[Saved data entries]
○ ○ ○ ○ ○ ○ ○

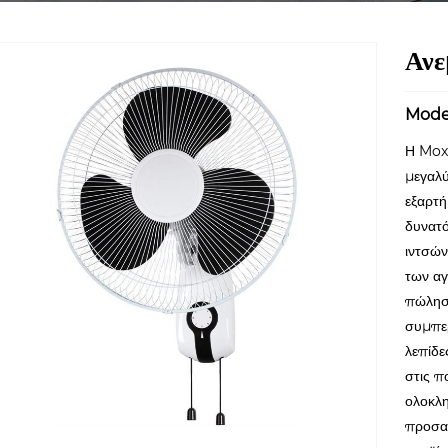
Ανε
Mode
Η Moxi
μεγαλύ
εξαρτή
δυνατό
ιντσών
των αγ
πώληση
συμπερ
λεπίδε
στις π
ολοκλη
προσαρ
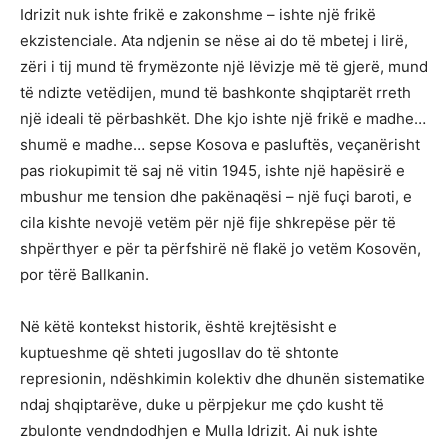
Idrizit nuk ishte frikë e zakonshme – ishte një frikë
ekzistenciale. Ata ndjenin se nëse ai do të mbetej i lirë,
zëri i tij mund të frymëzonte një lëvizje më të gjerë, mund
të ndizte vetëdijen, mund të bashkonte shqiptarët rreth
një ideali të përbashkët. Dhe kjo ishte një frikë e madhe…
shumë e madhe… sepse Kosova e pasluftës, veçanërisht
pas riokupimit të saj në vitin 1945, ishte një hapësirë e
mbushur me tension dhe pakënaqësi – një fuçi baroti, e
cila kishte nevojë vetëm për një fije shkrepëse për të
shpërthyer e për ta përfshirë në flakë jo vetëm Kosovën,
por tërë Ballkanin.
Në këtë kontekst historik, është krejtësisht e
kuptueshme që shteti jugosllav do të shtonte
represionin, ndëshkimin kolektiv dhe dhunën sistematike
ndaj shqiptarëve, duke u përpjekur me çdo kusht të
zbulonte vendndodhjen e Mulla Idrizit. Ai nuk ishte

○ ○ ○ ○ ○ ○ ○

What you have to do: The pictures in the entries above should be left out; all else must be copied exactly.

Output for this exercise:
Ανε
Mode
Η Moxi
μεγαλύ
εξαρτή
δυνατό
ιντσών
των αγ
πώληση
συμπερ
λεπίδε
στις π
ολοκλη
προσαρ
Idrizit nuk ishte frikë e zakonshme – ishte një frikë
ekzistenciale. Ata ndjenin se nëse ai do të mbetej i lirë,
zëri i tij mund të frymëzonte një lëvizje më të gjerë, mund
të ndizte vetëdijen, mund të bashkonte shqiptarët rreth
një ideali të përbashkët. Dhe kjo ishte një frikë e madhe…
shumë e madhe… sepse Kosova e pasluftës, veçanërisht
pas riokupimit të saj në vitin 1945, ishte një hapësirë e
mbushur me tension dhe pakënaqësi – një fuçi baroti, e
cila kishte nevojë vetëm për një fije shkrepëse për të
shpërthyer e për ta përfshirë në flakë jo vetëm Kosovën,
por tërë Ballkanin.
Në këtë kontekst historik, është krejtësisht e
kuptueshme që shteti jugosllav do të shtonte
represionin, ndëshkimin kolektiv dhe dhunën sistematike
ndaj shqiptarëve, duke u përpjekur me çdo kusht të
zbulonte vendndodhjen e Mulla Idrizit. Ai nuk ishte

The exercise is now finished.